Let's say I have a simple syntax where you can assign a number to an identifier using =
sign.
I can write the parser in two ways.
I can include the character token =
directly in the rule or I can create a named token for it and use the lexer to recognize it.
Option #1:
// lexer
[A-Za-z_][A-Za-z_0-9]* { return IDENTIFIER; }
[0-9]+ { return NUMBER; }
// parser
%token IDENTIFIER NUMBER
%%
assignment : IDENTIFIER '=' NUMBER ;
Option #2:
// lexer
[A-Za-z_][A-Za-z_0-9]* { return IDENTIFIER; }
[0-9]+ { return NUMBER; }
= { return EQUAL_SIGN; }
// parser
%token IDENTIFIER NUMBER EQUAL_SIGN
%%
assignment : IDENTIFIER EQUAL_SIGN NUMBER ;
Both ways of writing the parser work and I cannot quite find an information about good practices concerning such situation. The first snippet seems to be more readable but this is not my highest concern.
Is any of these two options faster or beneficial in other way? Are they technical reasons (other than readability) to prefer one over another?

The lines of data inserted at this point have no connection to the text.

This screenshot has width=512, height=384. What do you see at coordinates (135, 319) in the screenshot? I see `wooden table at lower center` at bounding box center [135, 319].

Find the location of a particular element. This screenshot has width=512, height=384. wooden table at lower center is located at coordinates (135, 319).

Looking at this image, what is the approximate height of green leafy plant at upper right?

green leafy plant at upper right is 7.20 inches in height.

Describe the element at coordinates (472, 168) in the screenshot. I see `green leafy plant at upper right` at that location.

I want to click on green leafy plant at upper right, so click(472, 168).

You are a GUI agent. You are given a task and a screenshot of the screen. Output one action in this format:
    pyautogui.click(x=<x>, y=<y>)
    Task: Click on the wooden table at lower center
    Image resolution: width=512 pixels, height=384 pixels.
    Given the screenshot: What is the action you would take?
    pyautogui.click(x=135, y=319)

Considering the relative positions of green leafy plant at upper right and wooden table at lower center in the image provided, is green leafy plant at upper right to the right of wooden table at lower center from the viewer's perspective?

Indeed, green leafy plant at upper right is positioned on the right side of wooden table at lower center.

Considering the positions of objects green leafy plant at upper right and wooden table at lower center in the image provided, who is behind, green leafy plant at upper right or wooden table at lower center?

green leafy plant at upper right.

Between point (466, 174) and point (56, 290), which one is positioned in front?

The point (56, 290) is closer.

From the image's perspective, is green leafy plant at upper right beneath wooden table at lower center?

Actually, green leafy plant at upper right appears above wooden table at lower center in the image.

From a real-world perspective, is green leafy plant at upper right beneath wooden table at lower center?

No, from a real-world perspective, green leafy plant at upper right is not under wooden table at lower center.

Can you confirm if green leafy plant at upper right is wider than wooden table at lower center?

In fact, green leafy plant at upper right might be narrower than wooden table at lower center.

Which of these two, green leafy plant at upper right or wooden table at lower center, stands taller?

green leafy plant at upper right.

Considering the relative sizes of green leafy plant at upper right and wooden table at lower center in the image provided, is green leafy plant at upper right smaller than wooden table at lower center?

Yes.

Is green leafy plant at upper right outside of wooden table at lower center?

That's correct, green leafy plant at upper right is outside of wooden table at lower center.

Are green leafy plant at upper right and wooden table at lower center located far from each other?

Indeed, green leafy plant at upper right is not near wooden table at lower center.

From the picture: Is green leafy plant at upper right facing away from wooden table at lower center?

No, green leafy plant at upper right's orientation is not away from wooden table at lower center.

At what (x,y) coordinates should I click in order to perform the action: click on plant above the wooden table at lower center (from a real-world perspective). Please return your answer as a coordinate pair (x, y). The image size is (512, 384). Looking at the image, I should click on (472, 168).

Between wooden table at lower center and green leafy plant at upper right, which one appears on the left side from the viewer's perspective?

Is there maybe a third, better way?
I'm asking about problems concerning huge parsers, where optimization may be a real issue, not just such toy examples as is shown here.
Aside from readability, it basically makes no difference. There really is no optimisation issue, no matter how big your grammar is. Once the grammar has been compiled, tokens are small integers, and one small integer is pretty well the same as any other small integer.
But I wouldn't underrate the importance of readability. For one thing, it's harder to see bugs in unreadable code. It's surprisingly common for a grammar bug to be the result of simply typing the wrong name for some punctuation character. It's much easier to see that '{' expr '{'
is wrong than if it were written T_LBRC expr T_LBRC
, and furthermore the named symbols are much harder to interpret for someone whose first language isn't English.
Bison's parse table compression requires token numbers to be consecutive integers, which is done by passing incoming token codes through a lookup table, hardly a major overhead. Not using character codes doesn't avoid this lookup, though, because the token numbers 1 through 255 are reserved anyway.
However, Bison's C++ API using named token constructors requires token names and single-character token codes cannot be used as token names (although they're not forbidden, since you're not required to use named constructors).
Given that use case, Bison recently introduced an option which generates consecutively numbered token codes in order to avoid the recoding; this option is not compatible with single-character tokens being represented as themselves. It's possible that not having to recode the token is a marginal speed-up, but it's hard to believe that it's significant, but if you're not going to use single-quoted tokens, you might as well go for it.
Personally, I don't think the extra complexity is justified, at least for the C API. If you do choose to go with token names, perhaps in order to use the C++ API's named constructors, I'd strongly recommend using Bison aliases in order to write your grammar with double-quoted tokens (also recommended for multi-character operator and keyword tokens).